Under Article 7 (‘No one shall be held guilty of any criminal offence on account of any act or omission which did not constitute a criminal offence under national or international law at the time when it was committed’), he says that the notions of reporting suspicions and remaining vigilant are too vague to make it proper that failure should be subject to disciplinary sanctions - there is no legal certainty in the disciplinary offences.

And under Article 6 (‘Everyone charged with a criminal offence shall be presumed innocent until proved guilty according to law’), he says that the duty on lawyers to report suspicious transactions is incompatible with the right of defendants not to incriminate themselves and with the presumption of innocence in their favour.

The Court has now asked some questions of the parties, as follows:

(1) Does Article 8 protect lawyer-client confidentiality and the notion of ‘professional secrecy’?(2) If so, has there been an interference in this protection and can Mr Michaud consider himself a victim of such a breach?(3) Would a previous case (Bosphorus Hava Yollari Turizm ve Ticaret Anonim Sirketi v. Ireland No: 45036/98) in which a country was held not to breach the Convention because it was following its obligations under EU law be applicable here?(4) Would one of the exceptions to Article 8 (‘is necessary in a democratic society in the interests of national security, public safety or the economic well-being of the country, for the prevention of disorder or crime, for the protection of health or morals, or for the protection of the rights and freedoms of others’) be applicable here?

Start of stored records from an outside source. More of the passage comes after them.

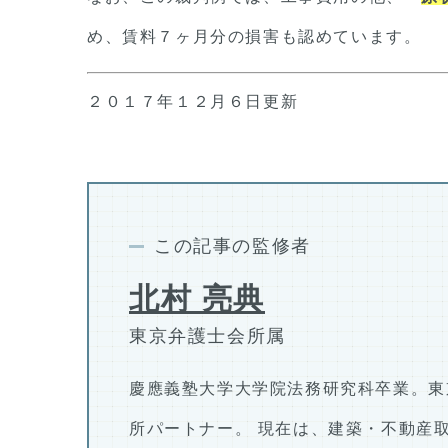
め、賃料７ヶ月分の損害も認めています。
２０１７年１２月６日更新
この記事の監修者
北村 亮典
東京弁護士会所属
慶應義塾大学大学院法務研究科卒業。東
所パートナー。 現在は、建築・不動産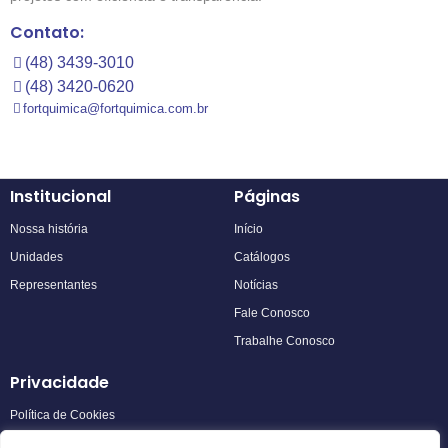
Contato:
(48) 3439-3010
(48) 3420-0620
fortquimica@fortquimica.com.br
Institucional
Páginas
Nossa história
Início
Unidades
Catálogos
Representantes
Notícias
Fale Conosco
Trabalhe Conosco
Privacidade
Política de Cookies
Política de Privacidade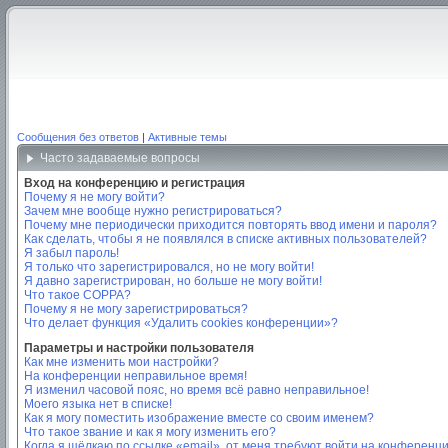
Сообщения без ответов
|
Активные темы
Часто задаваемые вопросы
Вход на конференцию и регистрация
Почему я не могу войти?
Зачем мне вообще нужно регистрироваться?
Почему мне периодически приходится повторять ввод имени и пароля?
Как сделать, чтобы я не появлялся в списке активных пользователей?
Я забыл пароль!
Я только что зарегистрировался, но не могу войти!
Я давно зарегистрирован, но больше не могу войти!
Что такое COPPA?
Почему я не могу зарегистрироваться?
Что делает функция «Удалить cookies конференции»?
Параметры и настройки пользователя
Как мне изменить мои настройки?
На конференции неправильное время!
Я изменил часовой пояс, но время всё равно неправильное!
Моего языка нет в списке!
Как я могу поместить изображение вместе со своим именем?
Что такое звание и как я могу изменить его?
Когда я щёлкаю по ссылке «email», от меня требуют войти на конференц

It is interesting that Mr Michaud puts Article 8 as the first Article to be considered, and that the Court’s questions focus on Article 8 alone. That is because there has already been a case at European level considering the impact of the reporting duties on Article 6 - but it was a case before the European Court of Justice in Luxembourg, and not before the European Court of Human Rights in Strasbourg.

That was the Belgian case of the Ordre des Barreaux Francophones et Germanophones and others (Case-305/05), which held that the reporting duties did not breach Article 6. Just as interestingly, the Court gave a hint in that case that Article 8 might be a fruitful line to follow in the future, when it said, in the light of the referring court restricting its jurisdiction by making reference only to Article 6: ‘That being so, the legality of Directive 91/308 should not additionally be appraised by reference to fundamental rights not specified by the referring court, such as the right to respect for privacy provided for in Article 8 of the ECHR.’

Well, now we have our case on Article 8, and so the long struggle over the compatibility of the legislation with human rights will finally reach another judicial conclusion at European level.